COLUMBUS - Platte County Historical Museum could be haunted, but further research is needed before that designation can officially be placed on the 100-year-old building.
However, Nate Raterman of Tri-City Research and Investigation of the Paranormal (T.R.I.P.) said Monday that something strange is going on at the 2916 16th St. museum.
"We did get the voices," he said. "There definitely is paranormal activity there. That's for sure."
Raterman's ghost hunting group conducted a three-hour investigation at the museum Feb. 10, catching only a brief glimpse of an unidentifiable shadow on a second-story door inside the former Third Ward School building.
After later reviewing some audio recorders placed in the museum, Raterman is convinced something supernatural calls the compound home.
Four separate electronic voice phenomena, or audio recordings of potential spirits and paranormal activity, were picked up by the devices, according to T.R.I.P. They ranged from a loud banging noise in the 1857 log cabin and unexplained whistle to the voices of a young girl and older woman asking "Can you hear my voice?," the group reported.
But that isn't quite enough for the paranormal investigators.
"We'd actually like to have a little bit more evidence before we say it's haunted," Raterman said.
Raterman is proposing a second investigation at Platte County Historical Museum, this time using new video equipment he hopes will catch some ghostly figures. Conducting the investigation overnight should also help rule out the voices of the living on audio recorders, Raterman said.

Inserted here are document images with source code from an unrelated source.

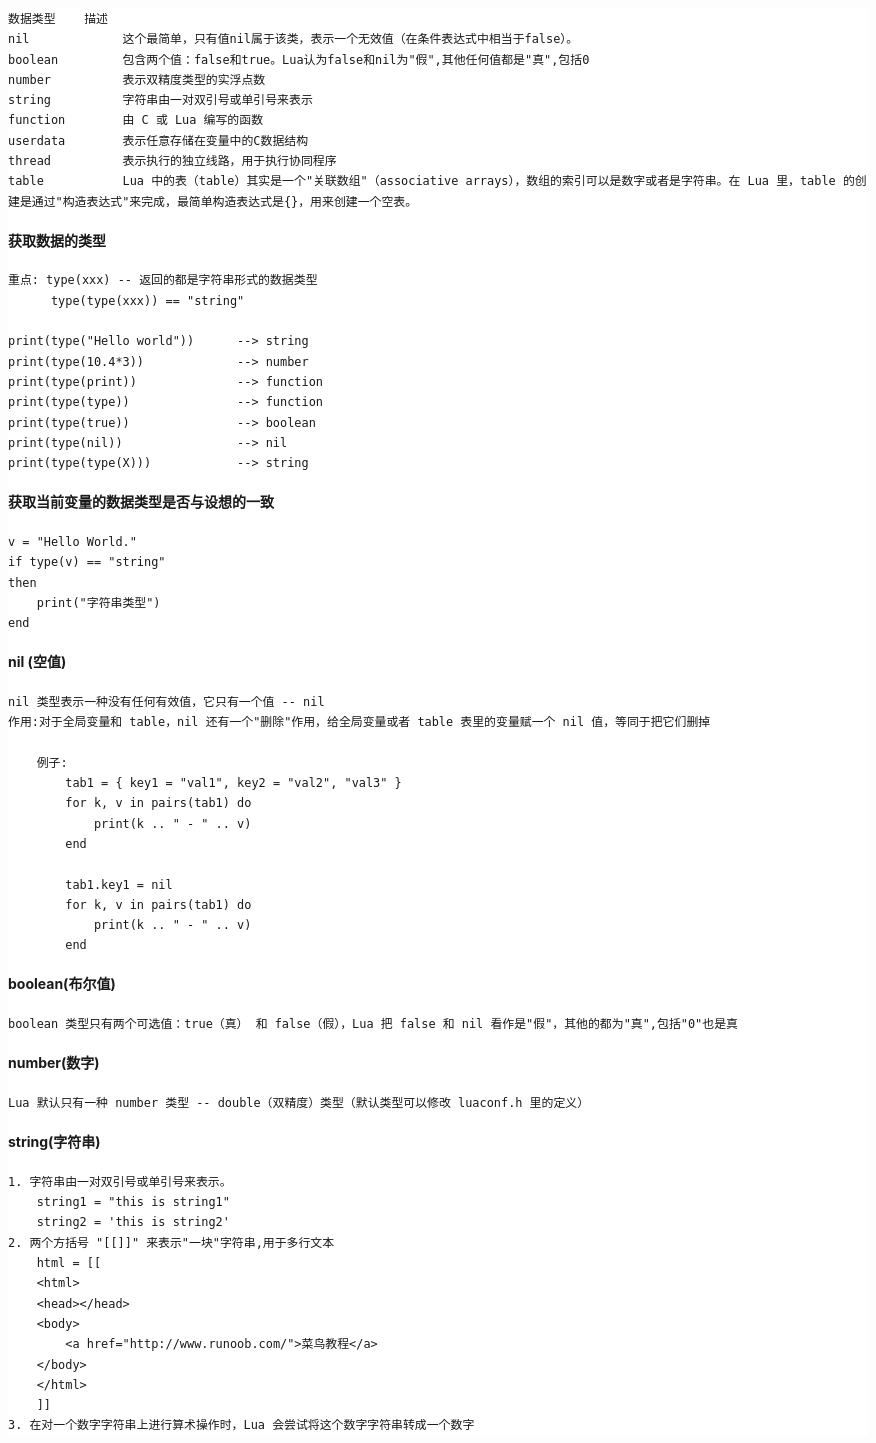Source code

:     数据类型	描述
    nil	            这个最简单，只有值nil属于该类，表示一个无效值（在条件表达式中相当于false）。
    boolean	        包含两个值：false和true。Lua认为false和nil为"假",其他任何值都是"真",包括0
    number	        表示双精度类型的实浮点数
    string	        字符串由一对双引号或单引号来表示
    function	    由 C 或 Lua 编写的函数
    userdata	    表示任意存储在变量中的C数据结构
    thread	        表示执行的独立线路，用于执行协同程序
    table	        Lua 中的表（table）其实是一个"关联数组"（associative arrays），数组的索引可以是数字或者是字符串。在 Lua 里，table 的创建是通过"构造表达式"来完成，最简单构造表达式是{}，用来创建一个空表。

#### 获取数据的类型
    重点: type(xxx) -- 返回的都是字符串形式的数据类型
          type(type(xxx)) == "string"
    
    print(type("Hello world"))      --> string      
    print(type(10.4*3))             --> number
    print(type(print))              --> function
    print(type(type))               --> function
    print(type(true))               --> boolean
    print(type(nil))                --> nil
    print(type(type(X)))            --> string

#### 获取当前变量的数据类型是否与设想的一致
    v = "Hello World."
    if type(v) == "string"
    then
        print("字符串类型")
    end

#### nil (空值)
    nil 类型表示一种没有任何有效值，它只有一个值 -- nil
    作用:对于全局变量和 table，nil 还有一个"删除"作用，给全局变量或者 table 表里的变量赋一个 nil 值，等同于把它们删掉
       
        例子:
            tab1 = { key1 = "val1", key2 = "val2", "val3" }
            for k, v in pairs(tab1) do
                print(k .. " - " .. v)
            end
             
            tab1.key1 = nil
            for k, v in pairs(tab1) do
                print(k .. " - " .. v)
            end

#### boolean(布尔值)
    boolean 类型只有两个可选值：true（真） 和 false（假），Lua 把 false 和 nil 看作是"假"，其他的都为"真",包括"0"也是真
    
#### number(数字)
    Lua 默认只有一种 number 类型 -- double（双精度）类型（默认类型可以修改 luaconf.h 里的定义）
    
#### string(字符串)
    1. 字符串由一对双引号或单引号来表示。
        string1 = "this is string1"
        string2 = 'this is string2'
    2. 两个方括号 "[[]]" 来表示"一块"字符串,用于多行文本 
        html = [[
        <html>
        <head></head>
        <body>
            <a href="http://www.runoob.com/">菜鸟教程</a>
        </body>
        </html>
        ]]
    3. 在对一个数字字符串上进行算术操作时，Lua 会尝试将这个数字字符串转成一个数字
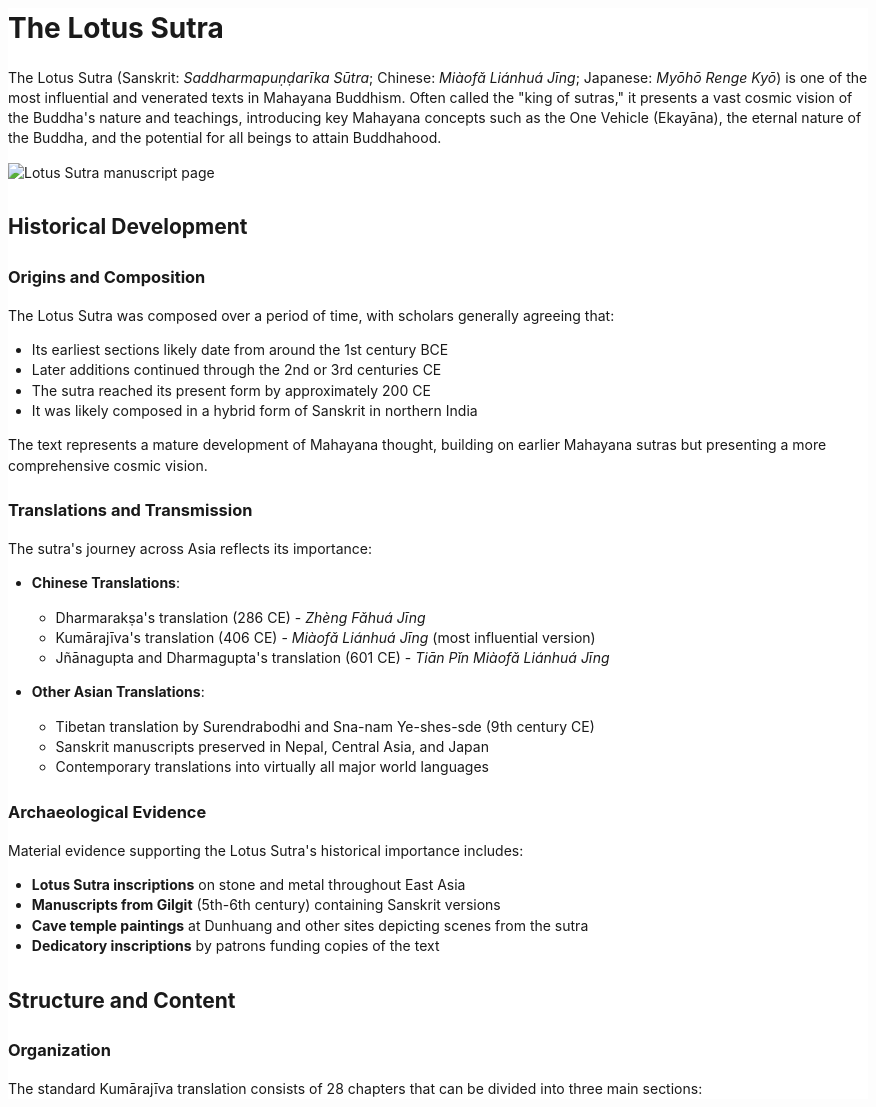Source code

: # The Lotus Sutra

The Lotus Sutra (Sanskrit: *Saddharmapuṇḍarīka Sūtra*; Chinese: *Miàofǎ Liánhuá Jīng*; Japanese: *Myōhō Renge Kyō*) is one of the most influential and venerated texts in Mahayana Buddhism. Often called the "king of sutras," it presents a vast cosmic vision of the Buddha's nature and teachings, introducing key Mahayana concepts such as the One Vehicle (Ekayāna), the eternal nature of the Buddha, and the potential for all beings to attain Buddhahood.

![Lotus Sutra manuscript page](./images/lotus_sutra_manuscript.jpg)

## Historical Development

### Origins and Composition

The Lotus Sutra was composed over a period of time, with scholars generally agreeing that:

- Its earliest sections likely date from around the 1st century BCE
- Later additions continued through the 2nd or 3rd centuries CE
- The sutra reached its present form by approximately 200 CE
- It was likely composed in a hybrid form of Sanskrit in northern India

The text represents a mature development of Mahayana thought, building on earlier Mahayana sutras but presenting a more comprehensive cosmic vision.

### Translations and Transmission

The sutra's journey across Asia reflects its importance:

- **Chinese Translations**:
  - Dharmarakṣa's translation (286 CE) - *Zhèng Fǎhuá Jīng*
  - Kumārajīva's translation (406 CE) - *Miàofǎ Liánhuá Jīng* (most influential version)
  - Jñānagupta and Dharmagupta's translation (601 CE) - *Tiān Pǐn Miàofǎ Liánhuá Jīng*

- **Other Asian Translations**:
  - Tibetan translation by Surendrabodhi and Sna-nam Ye-shes-sde (9th century CE)
  - Sanskrit manuscripts preserved in Nepal, Central Asia, and Japan
  - Contemporary translations into virtually all major world languages

### Archaeological Evidence

Material evidence supporting the Lotus Sutra's historical importance includes:

- **Lotus Sutra inscriptions** on stone and metal throughout East Asia
- **Manuscripts from Gilgit** (5th-6th century) containing Sanskrit versions
- **Cave temple paintings** at Dunhuang and other sites depicting scenes from the sutra
- **Dedicatory inscriptions** by patrons funding copies of the text

## Structure and Content

### Organization

The standard Kumārajīva translation consists of 28 chapters that can be divided into three main sections:
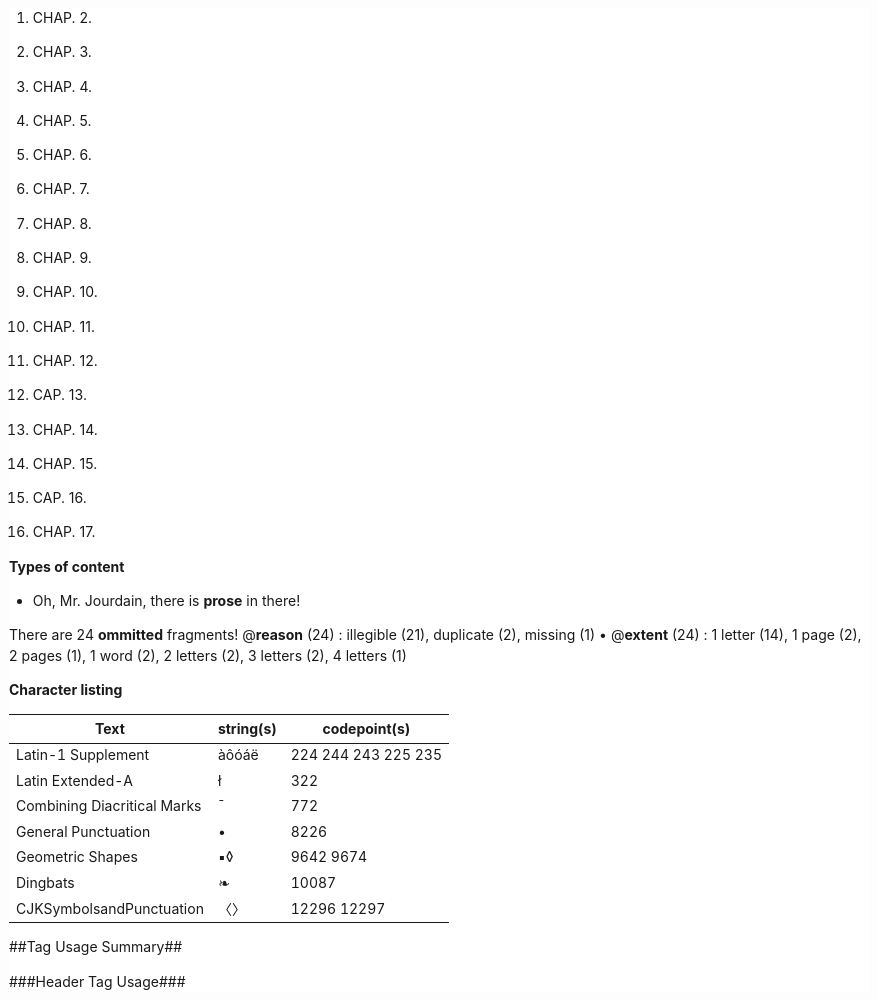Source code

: 1. CHAP. 2.

1. CHAP. 3.

1. CHAP. 4.

1. CHAP. 5.

1. CHAP. 6.

1. CHAP. 7.

1. CHAP. 8.

1. CHAP. 9.

1. CHAP. 10.

1. CHAP. 11.

1. CHAP. 12.

1. CAP. 13.

1. CHAP. 14.

1. CHAP. 15.

1. CAP. 16.

1. CHAP. 17.

**Types of content**

  * Oh, Mr. Jourdain, there is **prose** in there!

There are 24 **ommitted** fragments! 
 @__reason__ (24) : illegible (21), duplicate (2), missing (1)  •  @__extent__ (24) : 1 letter (14), 1 page (2), 2 pages (1), 1 word (2), 2 letters (2), 3 letters (2), 4 letters (1)

**Character listing**


|Text|string(s)|codepoint(s)|
|---|---|---|
|Latin-1 Supplement|àôóáë|224 244 243 225 235|
|Latin Extended-A|ł|322|
|Combining             Diacritical Marks|̄|772|
|General Punctuation|•|8226|
|Geometric Shapes|▪◊|9642 9674|
|Dingbats|❧|10087|
|CJKSymbolsandPunctuation|〈〉|12296 12297|

##Tag Usage Summary##

###Header Tag Usage###
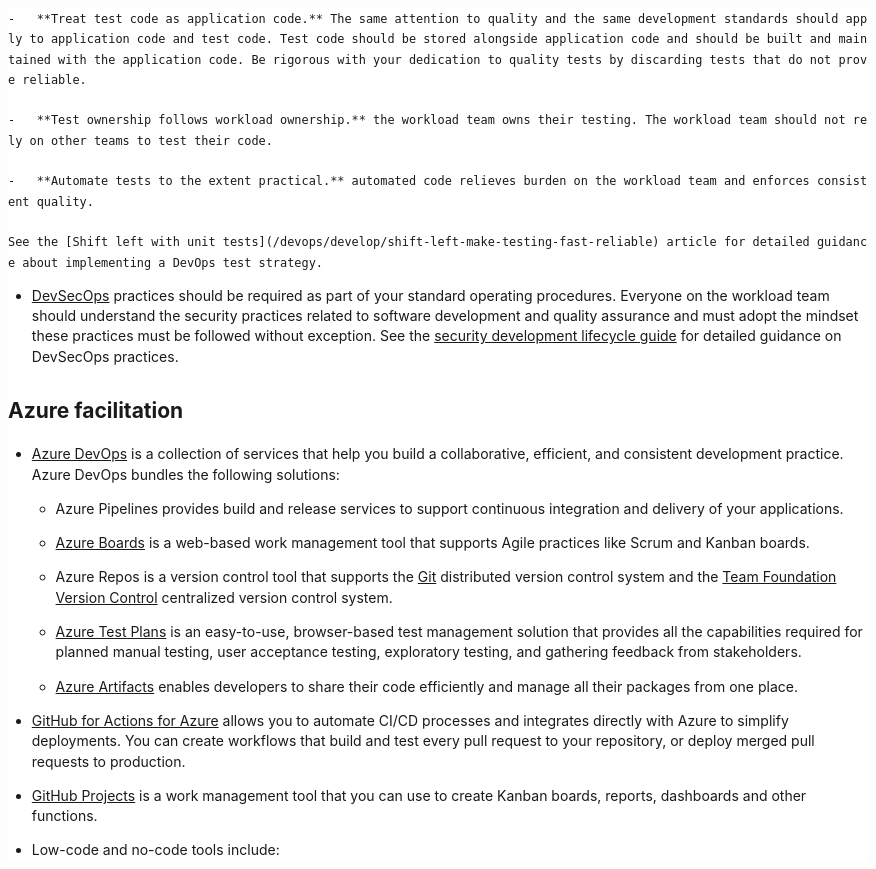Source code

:     -   **Treat test code as application code.** The same attention to quality and the same development standards should apply to application code and test code. Test code should be stored alongside application code and should be built and maintained with the application code. Be rigorous with your dedication to quality tests by discarding tests that do not prove reliable.

    -   **Test ownership follows workload ownership.** the workload team owns their testing. The workload team should not rely on other teams to test their code.

    -   **Automate tests to the extent practical.** automated code relieves burden on the workload team and enforces consistent quality.

    See the [Shift left with unit tests](/devops/develop/shift-left-make-testing-fast-reliable) article for detailed guidance about implementing a DevOps test strategy.

-   [DevSecOps](/devops/operate/security-in-devops) practices should be required as part of your standard operating procedures. Everyone on the workload team should understand the security practices related to software development and quality assurance and must adopt the mindset these practices must be followed without exception. See the [security development lifecycle guide](../security/secure-development-lifecycle.md) for detailed guidance on DevSecOps practices.

## Azure facilitation

-   [Azure DevOps](/azure/devops/user-guide/what-is-azure-devops) is a collection of services that help you build a collaborative, efficient, and consistent development practice. Azure DevOps bundles the following solutions:

    -   Azure Pipelines provides build and release services to support continuous integration and delivery of your applications.

    -   [Azure Boards](/azure/devops/boards/get-started/what-is-azure-boards?view=azure-devops&preserve-view=true) is a web-based work management tool that supports Agile practices like Scrum and Kanban boards.

    -   Azure Repos is a version control tool that supports the [Git](/azure/devops/repos/get-started/what-is-repos?view=azure-devops#git&preserve-view=true) distributed version control system and the [Team Foundation Version Control](/azure/devops/repos/get-started/what-is-repos?view=azure-devops#tfvc&preserve-view=true) centralized version control system.

    -   [Azure Test Plans](/azure/devops/test/overview?view=azure-devops&preserve-view=true) is an easy-to-use, browser-based test management solution that provides all the capabilities required for planned manual testing, user acceptance testing, exploratory testing, and gathering feedback from stakeholders.

    -   [Azure Artifacts](/azure/devops/artifacts/start-using-azure-artifacts?view=azure-devops&preserve-view=true) enables developers to share their code efficiently and manage all their packages from one place.

-   [GitHub for Actions for Azure](https://azure.github.io/actions/) allows you to automate CI/CD processes and integrates directly with Azure to simplify deployments. You can create workflows that build and test every pull request to your repository, or deploy merged pull requests to production. 

-   [GitHub Projects](https://docs.github.com/issues/planning-and-tracking-with-projects/learning-about-projects/about-projects) is a work management tool that you can use to create Kanban boards, reports, dashboards and other functions.

-   Low-code and no-code tools include:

A second look was taken at the Neville Center in North Platte before T.R.I.P. labeled that building one of the most haunted among the 30-40 they've investigated since 2009.
Cheri Schrader, executive director of Platte County Historical Museum, said the team is welcome to return, if the historical society board approves.
While she's not convinced anything supernatural is present there, Schrader believes the possibility could be good for publicity.
"If it brings people in, that's good," she said, "and I hope it doesn't scare people away."
The museum has received increased interest on Facebook since the first investigation, according to Schrader, with a few people looking to conduct research of their own there.
"I get a lot of questions," said Schrader, who isn't ruling out a possible haunting, but has never "experienced anything" herself.
Other amateur ghost hunters can come take a look around, Schrader said, as long as it's during regular operating hours. However, visitors likely won't see ghost tours on the itinerary anytime soon.
"I'm not planning on that in the near future," Schrader said.
Evidence collected by T.R.I.P. can be viewed at www.tripparanormal.com by paying members. A DVD of the first investigation will be available Thursday on the website.